## Assignment
Output the listing in full. Every line stays exactly as it is.

## Data in this exercise

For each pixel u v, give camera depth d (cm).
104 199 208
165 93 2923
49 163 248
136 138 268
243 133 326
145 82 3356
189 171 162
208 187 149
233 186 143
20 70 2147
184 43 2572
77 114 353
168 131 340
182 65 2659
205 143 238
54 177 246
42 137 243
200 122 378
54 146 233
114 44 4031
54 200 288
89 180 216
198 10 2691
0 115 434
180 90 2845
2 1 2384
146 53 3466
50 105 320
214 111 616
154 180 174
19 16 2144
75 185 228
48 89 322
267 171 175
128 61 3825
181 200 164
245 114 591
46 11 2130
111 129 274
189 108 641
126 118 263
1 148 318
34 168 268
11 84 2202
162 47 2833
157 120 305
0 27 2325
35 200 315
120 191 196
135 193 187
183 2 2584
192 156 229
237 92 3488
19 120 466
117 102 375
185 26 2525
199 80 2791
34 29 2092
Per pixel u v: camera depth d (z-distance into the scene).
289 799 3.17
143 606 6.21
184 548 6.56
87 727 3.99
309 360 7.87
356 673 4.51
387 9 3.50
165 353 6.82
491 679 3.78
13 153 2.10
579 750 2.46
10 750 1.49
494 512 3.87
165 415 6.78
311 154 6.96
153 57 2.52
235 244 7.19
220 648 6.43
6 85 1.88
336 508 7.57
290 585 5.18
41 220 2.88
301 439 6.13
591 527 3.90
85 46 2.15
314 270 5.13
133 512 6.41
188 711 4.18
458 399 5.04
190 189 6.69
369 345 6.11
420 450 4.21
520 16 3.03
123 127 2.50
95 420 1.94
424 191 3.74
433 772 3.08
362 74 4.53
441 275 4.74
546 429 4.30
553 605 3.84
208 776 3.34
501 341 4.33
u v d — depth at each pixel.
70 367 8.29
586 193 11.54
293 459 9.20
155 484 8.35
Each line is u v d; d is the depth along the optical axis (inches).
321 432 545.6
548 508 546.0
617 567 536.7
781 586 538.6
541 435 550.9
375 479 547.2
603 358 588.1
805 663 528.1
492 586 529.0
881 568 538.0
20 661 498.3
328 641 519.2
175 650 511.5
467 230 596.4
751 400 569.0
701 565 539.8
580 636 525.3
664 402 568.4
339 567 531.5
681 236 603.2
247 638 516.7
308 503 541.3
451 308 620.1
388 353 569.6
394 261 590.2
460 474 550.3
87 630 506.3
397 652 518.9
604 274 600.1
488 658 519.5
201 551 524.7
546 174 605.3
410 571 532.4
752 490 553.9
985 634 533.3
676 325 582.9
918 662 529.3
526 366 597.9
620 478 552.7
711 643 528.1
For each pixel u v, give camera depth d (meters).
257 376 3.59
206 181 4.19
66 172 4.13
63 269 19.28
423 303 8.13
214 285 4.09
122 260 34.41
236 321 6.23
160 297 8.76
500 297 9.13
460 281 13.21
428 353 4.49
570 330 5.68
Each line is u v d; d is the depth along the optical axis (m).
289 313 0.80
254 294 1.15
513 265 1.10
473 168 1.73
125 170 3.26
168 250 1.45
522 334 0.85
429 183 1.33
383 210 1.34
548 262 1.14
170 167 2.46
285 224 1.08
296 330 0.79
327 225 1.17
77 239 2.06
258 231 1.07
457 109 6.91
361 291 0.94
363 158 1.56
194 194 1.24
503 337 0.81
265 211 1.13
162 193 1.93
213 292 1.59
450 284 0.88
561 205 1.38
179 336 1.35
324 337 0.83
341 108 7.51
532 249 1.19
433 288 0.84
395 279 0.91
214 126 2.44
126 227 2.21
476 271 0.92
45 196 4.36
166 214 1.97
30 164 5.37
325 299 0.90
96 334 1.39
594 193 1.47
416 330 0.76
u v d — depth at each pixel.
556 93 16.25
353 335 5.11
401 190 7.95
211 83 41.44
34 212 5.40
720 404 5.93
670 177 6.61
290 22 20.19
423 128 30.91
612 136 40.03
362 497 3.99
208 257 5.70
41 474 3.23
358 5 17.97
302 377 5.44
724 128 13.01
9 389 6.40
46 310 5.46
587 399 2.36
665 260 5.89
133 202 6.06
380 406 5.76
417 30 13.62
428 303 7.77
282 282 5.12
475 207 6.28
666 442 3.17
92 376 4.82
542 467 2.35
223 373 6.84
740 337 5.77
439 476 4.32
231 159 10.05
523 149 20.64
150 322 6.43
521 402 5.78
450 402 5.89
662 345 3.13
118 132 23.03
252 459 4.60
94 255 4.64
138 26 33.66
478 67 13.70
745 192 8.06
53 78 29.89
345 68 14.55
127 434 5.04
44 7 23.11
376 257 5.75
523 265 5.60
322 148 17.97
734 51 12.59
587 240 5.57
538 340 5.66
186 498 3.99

## Final answer
For each pixel u v, give camera depth d (cm).
104 199 208
165 93 2923
49 163 248
136 138 268
243 133 326
145 82 3356
189 171 162
208 187 149
233 186 143
20 70 2147
184 43 2572
77 114 353
168 131 340
182 65 2659
205 143 238
54 177 246
42 137 243
200 122 378
54 146 233
114 44 4031
54 200 288
89 180 216
198 10 2691
0 115 434
180 90 2845
2 1 2384
146 53 3466
50 105 320
214 111 616
154 180 174
19 16 2144
75 185 228
48 89 322
267 171 175
128 61 3825
181 200 164
245 114 591
46 11 2130
111 129 274
189 108 641
126 118 263
1 148 318
34 168 268
11 84 2202
162 47 2833
157 120 305
0 27 2325
35 200 315
120 191 196
135 193 187
183 2 2584
192 156 229
237 92 3488
19 120 466
117 102 375
185 26 2525
199 80 2791
34 29 2092
Per pixel u v: camera depth d (z-distance into the scene).
289 799 3.17
143 606 6.21
184 548 6.56
87 727 3.99
309 360 7.87
356 673 4.51
387 9 3.50
165 353 6.82
491 679 3.78
13 153 2.10
579 750 2.46
10 750 1.49
494 512 3.87
165 415 6.78
311 154 6.96
153 57 2.52
235 244 7.19
220 648 6.43
6 85 1.88
336 508 7.57
290 585 5.18
41 220 2.88
301 439 6.13
591 527 3.90
85 46 2.15
314 270 5.13
133 512 6.41
188 711 4.18
458 399 5.04
190 189 6.69
369 345 6.11
420 450 4.21
520 16 3.03
123 127 2.50
95 420 1.94
424 191 3.74
433 772 3.08
362 74 4.53
441 275 4.74
546 429 4.30
553 605 3.84
208 776 3.34
501 341 4.33
u v d — depth at each pixel.
70 367 8.29
586 193 11.54
293 459 9.20
155 484 8.35
Each line is u v d; d is the depth along the optical axis (inches).
321 432 545.6
548 508 546.0
617 567 536.7
781 586 538.6
541 435 550.9
375 479 547.2
603 358 588.1
805 663 528.1
492 586 529.0
881 568 538.0
20 661 498.3
328 641 519.2
175 650 511.5
467 230 596.4
751 400 569.0
701 565 539.8
580 636 525.3
664 402 568.4
339 567 531.5
681 236 603.2
247 638 516.7
308 503 541.3
451 308 620.1
388 353 569.6
394 261 590.2
460 474 550.3
87 630 506.3
397 652 518.9
604 274 600.1
488 658 519.5
201 551 524.7
546 174 605.3
410 571 532.4
752 490 553.9
985 634 533.3
676 325 582.9
918 662 529.3
526 366 597.9
620 478 552.7
711 643 528.1
For each pixel u v, give camera depth d (meters).
257 376 3.59
206 181 4.19
66 172 4.13
63 269 19.28
423 303 8.13
214 285 4.09
122 260 34.41
236 321 6.23
160 297 8.76
500 297 9.13
460 281 13.21
428 353 4.49
570 330 5.68
Each line is u v d; d is the depth along the optical axis (m).
289 313 0.80
254 294 1.15
513 265 1.10
473 168 1.73
125 170 3.26
168 250 1.45
522 334 0.85
429 183 1.33
383 210 1.34
548 262 1.14
170 167 2.46
285 224 1.08
296 330 0.79
327 225 1.17
77 239 2.06
258 231 1.07
457 109 6.91
361 291 0.94
363 158 1.56
194 194 1.24
503 337 0.81
265 211 1.13
162 193 1.93
213 292 1.59
450 284 0.88
561 205 1.38
179 336 1.35
324 337 0.83
341 108 7.51
532 249 1.19
433 288 0.84
395 279 0.91
214 126 2.44
126 227 2.21
476 271 0.92
45 196 4.36
166 214 1.97
30 164 5.37
325 299 0.90
96 334 1.39
594 193 1.47
416 330 0.76
u v d — depth at each pixel.
556 93 16.25
353 335 5.11
401 190 7.95
211 83 41.44
34 212 5.40
720 404 5.93
670 177 6.61
290 22 20.19
423 128 30.91
612 136 40.03
362 497 3.99
208 257 5.70
41 474 3.23
358 5 17.97
302 377 5.44
724 128 13.01
9 389 6.40
46 310 5.46
587 399 2.36
665 260 5.89
133 202 6.06
380 406 5.76
417 30 13.62
428 303 7.77
282 282 5.12
475 207 6.28
666 442 3.17
92 376 4.82
542 467 2.35
223 373 6.84
740 337 5.77
439 476 4.32
231 159 10.05
523 149 20.64
150 322 6.43
521 402 5.78
450 402 5.89
662 345 3.13
118 132 23.03
252 459 4.60
94 255 4.64
138 26 33.66
478 67 13.70
745 192 8.06
53 78 29.89
345 68 14.55
127 434 5.04
44 7 23.11
376 257 5.75
523 265 5.60
322 148 17.97
734 51 12.59
587 240 5.57
538 340 5.66
186 498 3.99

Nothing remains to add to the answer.